Rabbit
Rabbits were a pest on the farm, digging burrows and spoiling the land. It was a thrill to go out 'spotlighting' for rabbits. After they had been skinned and gutted, two would be stuffed with breadcrumbs flavoured with mixed herbs and onion and then oven roasted. The meat was often overcooked, tough but quite tasty.
Here's another recipe in my mother's book but I don't remember her cooking rabbit this way. It sounds rather better than the dry roast rabbit.
Rabbit
Cut rabbit into pieces and cover with seasoned flour.
Place in casserole in layers with seasoning then sliced apple. Add 1 tablespoon brown sugar and 1 cup milk.
Cook in moderate oven for 2 hours.
We raised domestic rabbits in 4-H when I was a kid. Mom cooked them just like chicken (fried, roasted, stewed, etc.) Wild rabbit wouldn't be as tender or as white a meat so guess that gets different treatment.

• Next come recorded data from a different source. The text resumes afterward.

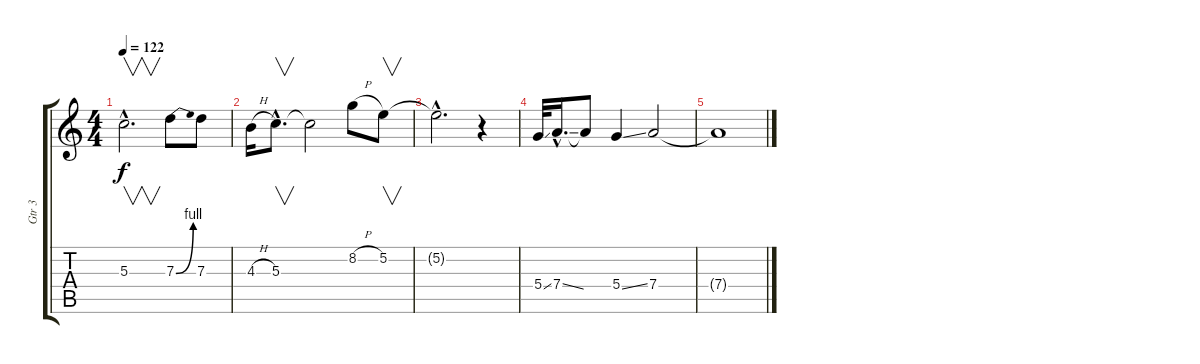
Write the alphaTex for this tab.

\track ("Gtr 3" "Gtr 3") {instrument overdrivenguitar}
\staff {score tabs}
\tuning (E4 B3 G3 D3 A2 E2) {hide}
\ts (4 4)
\tempo 122
\clef g2
\ks c
5.3{hac}.2{v d dy f} 7.3{be (bend 0 0 60 4)}.8 7.3.8 |
4.3{h}.16 5.3{hac}.8{v d} 5.3{t}.2 8.2{h}.8 5.2.8{v} |
5.2{hac t}.2{d} r.4 |
5.4{ss}.32 7.4{ss hac}.16{d} 7.4{t}.8 5.4{ss}.4 7.4.2 |
7.4{t}.1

ReplyDeleteWe also raised rabbits for a while when I was a kid (I don’t know why, but suspect it was an effort to provide more meat for the family in lean times; I have no idea if it pencilled out). I can’t say I cared for the meat, but Mom cooked it nicely—like Virginia, I think she treated it like chicken. We tried sometimes to catch the wild rabbits, but had no armaments, so it never worked out.
ReplyDeleteI’ve only had rabbit at Italian restaurants. I imagine my mother-in-law would have eaten plenty of rabbit growing up on a farm in the Mallee.